Output the lines below exactly, please, from the first line until the line with "Mémoires de l’AJC", counting both.

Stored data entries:
----------

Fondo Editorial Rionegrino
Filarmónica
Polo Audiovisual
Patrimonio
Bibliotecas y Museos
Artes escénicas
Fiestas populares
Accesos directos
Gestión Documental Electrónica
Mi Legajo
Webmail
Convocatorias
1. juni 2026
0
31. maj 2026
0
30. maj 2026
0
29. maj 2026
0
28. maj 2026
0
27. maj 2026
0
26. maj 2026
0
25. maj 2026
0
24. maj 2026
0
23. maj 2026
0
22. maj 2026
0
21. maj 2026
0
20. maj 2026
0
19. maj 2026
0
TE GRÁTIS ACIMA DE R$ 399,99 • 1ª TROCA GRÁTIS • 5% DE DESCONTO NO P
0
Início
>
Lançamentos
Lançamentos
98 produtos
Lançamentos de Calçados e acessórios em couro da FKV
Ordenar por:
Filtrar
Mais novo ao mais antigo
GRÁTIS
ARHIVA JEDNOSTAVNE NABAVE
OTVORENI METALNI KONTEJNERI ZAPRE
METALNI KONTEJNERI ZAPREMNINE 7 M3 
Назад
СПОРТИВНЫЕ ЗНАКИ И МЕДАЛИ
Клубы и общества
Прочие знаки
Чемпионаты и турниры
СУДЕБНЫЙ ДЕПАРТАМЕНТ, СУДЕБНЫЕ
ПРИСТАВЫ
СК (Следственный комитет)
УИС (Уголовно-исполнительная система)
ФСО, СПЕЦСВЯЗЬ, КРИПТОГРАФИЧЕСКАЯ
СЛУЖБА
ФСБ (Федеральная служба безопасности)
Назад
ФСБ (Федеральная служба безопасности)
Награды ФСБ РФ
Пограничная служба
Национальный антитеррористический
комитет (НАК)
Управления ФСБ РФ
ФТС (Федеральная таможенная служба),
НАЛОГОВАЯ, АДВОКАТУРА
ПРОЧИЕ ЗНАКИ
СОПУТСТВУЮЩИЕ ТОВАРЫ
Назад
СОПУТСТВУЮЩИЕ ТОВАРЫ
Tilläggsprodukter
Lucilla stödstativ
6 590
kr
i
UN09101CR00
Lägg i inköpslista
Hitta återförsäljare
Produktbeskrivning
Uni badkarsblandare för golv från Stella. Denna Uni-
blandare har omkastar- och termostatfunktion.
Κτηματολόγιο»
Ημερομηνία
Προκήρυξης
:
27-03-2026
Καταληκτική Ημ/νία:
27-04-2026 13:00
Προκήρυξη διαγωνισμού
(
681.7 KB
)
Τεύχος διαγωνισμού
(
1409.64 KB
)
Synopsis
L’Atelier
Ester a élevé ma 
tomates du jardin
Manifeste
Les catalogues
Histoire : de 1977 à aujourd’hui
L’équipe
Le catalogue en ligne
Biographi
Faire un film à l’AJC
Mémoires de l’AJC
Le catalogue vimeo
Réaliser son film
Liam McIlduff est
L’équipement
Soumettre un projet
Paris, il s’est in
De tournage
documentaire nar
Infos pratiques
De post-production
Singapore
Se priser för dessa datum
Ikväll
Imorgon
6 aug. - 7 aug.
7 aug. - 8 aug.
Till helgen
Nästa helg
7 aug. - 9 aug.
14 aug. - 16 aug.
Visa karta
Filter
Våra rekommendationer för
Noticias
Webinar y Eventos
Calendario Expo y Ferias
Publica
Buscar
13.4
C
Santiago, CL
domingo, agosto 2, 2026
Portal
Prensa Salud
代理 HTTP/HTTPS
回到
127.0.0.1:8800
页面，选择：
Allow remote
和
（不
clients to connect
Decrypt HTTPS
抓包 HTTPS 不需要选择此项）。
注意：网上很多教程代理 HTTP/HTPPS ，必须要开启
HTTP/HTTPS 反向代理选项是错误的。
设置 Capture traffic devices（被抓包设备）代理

----------

## Reply
Fondo Editorial Rionegrino
Filarmónica
Polo Audiovisual
Patrimonio
Bibliotecas y Museos
Artes escénicas
Fiestas populares
Accesos directos
Gestión Documental Electrónica
Mi Legajo
Webmail
Convocatorias
1. juni 2026
0
31. maj 2026
0
30. maj 2026
0
29. maj 2026
0
28. maj 2026
0
27. maj 2026
0
26. maj 2026
0
25. maj 2026
0
24. maj 2026
0
23. maj 2026
0
22. maj 2026
0
21. maj 2026
0
20. maj 2026
0
19. maj 2026
0
TE GRÁTIS ACIMA DE R$ 399,99 • 1ª TROCA GRÁTIS • 5% DE DESCONTO NO P
0
Início
>
Lançamentos
Lançamentos
98 produtos
Lançamentos de Calçados e acessórios em couro da FKV
Ordenar por:
Filtrar
Mais novo ao mais antigo
GRÁTIS
ARHIVA JEDNOSTAVNE NABAVE
OTVORENI METALNI KONTEJNERI ZAPRE
METALNI KONTEJNERI ZAPREMNINE 7 M3 
Назад
СПОРТИВНЫЕ ЗНАКИ И МЕДАЛИ
Клубы и общества
Прочие знаки
Чемпионаты и турниры
СУДЕБНЫЙ ДЕПАРТАМЕНТ, СУДЕБНЫЕ
ПРИСТАВЫ
СК (Следственный комитет)
УИС (Уголовно-исполнительная система)
ФСО, СПЕЦСВЯЗЬ, КРИПТОГРАФИЧЕСКАЯ
СЛУЖБА
ФСБ (Федеральная служба безопасности)
Назад
ФСБ (Федеральная служба безопасности)
Награды ФСБ РФ
Пограничная служба
Национальный антитеррористический
комитет (НАК)
Управления ФСБ РФ
ФТС (Федеральная таможенная служба),
НАЛОГОВАЯ, АДВОКАТУРА
ПРОЧИЕ ЗНАКИ
СОПУТСТВУЮЩИЕ ТОВАРЫ
Назад
СОПУТСТВУЮЩИЕ ТОВАРЫ
Tilläggsprodukter
Lucilla stödstativ
6 590
kr
i
UN09101CR00
Lägg i inköpslista
Hitta återförsäljare
Produktbeskrivning
Uni badkarsblandare för golv från Stella. Denna Uni-
blandare har omkastar- och termostatfunktion.
Κτηματολόγιο»
Ημερομηνία
Προκήρυξης
:
27-03-2026
Καταληκτική Ημ/νία:
27-04-2026 13:00
Προκήρυξη διαγωνισμού
(
681.7 KB
)
Τεύχος διαγωνισμού
(
1409.64 KB
)
Synopsis
L’Atelier
Ester a élevé ma 
tomates du jardin
Manifeste
Les catalogues
Histoire : de 1977 à aujourd’hui
L’équipe
Le catalogue en ligne
Biographi
Faire un film à l’AJC
Mémoires de l’AJC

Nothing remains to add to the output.